先日、”昼寝は記憶力を改善する?”という記事で睡眠が短期記憶力を回復させるというものを書きましたが、歩くことでも記憶力を向上させることができるようです。


イリノイ大学のCarlos R. Salasらが、それぞれ6秒間表示される30の名詞を使った覚えるという実験をしました。この実験の前に、被験者は10分歩くかもしくは美しい自然の風景の写真を10分見てからテストを行いました。また、覚えた後に、再度10分歩くか10分じっと座ってから、確認のテストを行いました。つまり、

歩くか座る → 覚える → 歩くか座る → 確認テスト

という手順です。


この時に、覚える前に歩いていた人は、座っていた人よりも25%良い結果となりました。

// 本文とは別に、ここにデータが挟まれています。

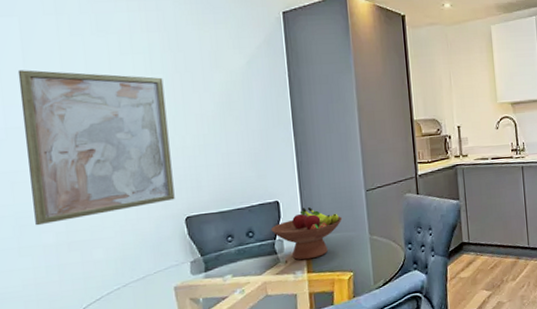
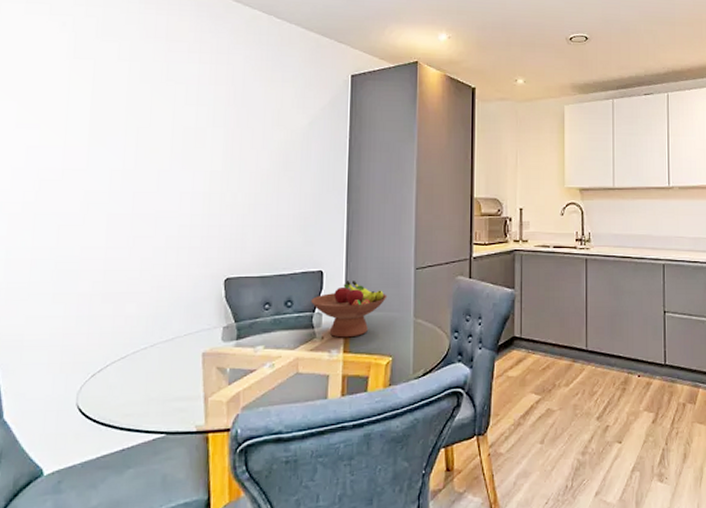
wall art: present [17,70,175,226] -> none [74,112,223,272]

また、覚えた後には歩いていても座っていても同じ結果となりました。

歩くと記憶力アップ.001.jpg

また、歩いた後と座った後にそれぞれでどのくらい覚醒しているかと、どのくらい緊張しているかを尋ねたところ、歩いた人はより覚醒していましたが、緊張の度合いは歩いた後も座っていた後も変わらないことが分かりました。このことは、歩いた後には人はより覚醒して、それが記憶力を向上させるのではないか、ということを示唆しています。

ただし、この実験は短期記憶に関するものなので「試験勉強の前に散歩したほうがいい」とまで言い切れるものではありません。


この記事はBPS Research Digest"Why you should go for a brisk walk before revising"を参考にしました。